Could you please reproduce all the records below exactly, leaving out the images?

Dataset items:
= = =

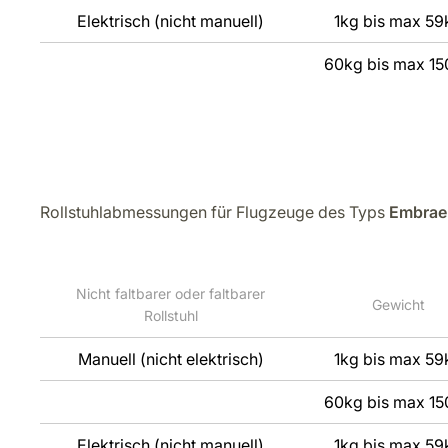
Elektrisch (nicht manuell)
1kg bis max 59
60kg bis max 15
Rollstuhlabmessungen für Flugzeuge des Typs
Embrae
Nicht faltbarer oder faltbarer
Gewicht
Rollstuhl
Manuell (nicht elektrisch)
1kg bis max 59
60kg bis max 15
Elektrisch (nicht manuell)
1kg bis max 59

= = =

Solution to the exercise:
Elektrisch (nicht manuell)
1kg bis max 59
60kg bis max 15
Rollstuhlabmessungen für Flugzeuge des Typs
Embrae
Nicht faltbarer oder faltbarer
Gewicht
Rollstuhl
Manuell (nicht elektrisch)
1kg bis max 59
60kg bis max 15
Elektrisch (nicht manuell)
1kg bis max 59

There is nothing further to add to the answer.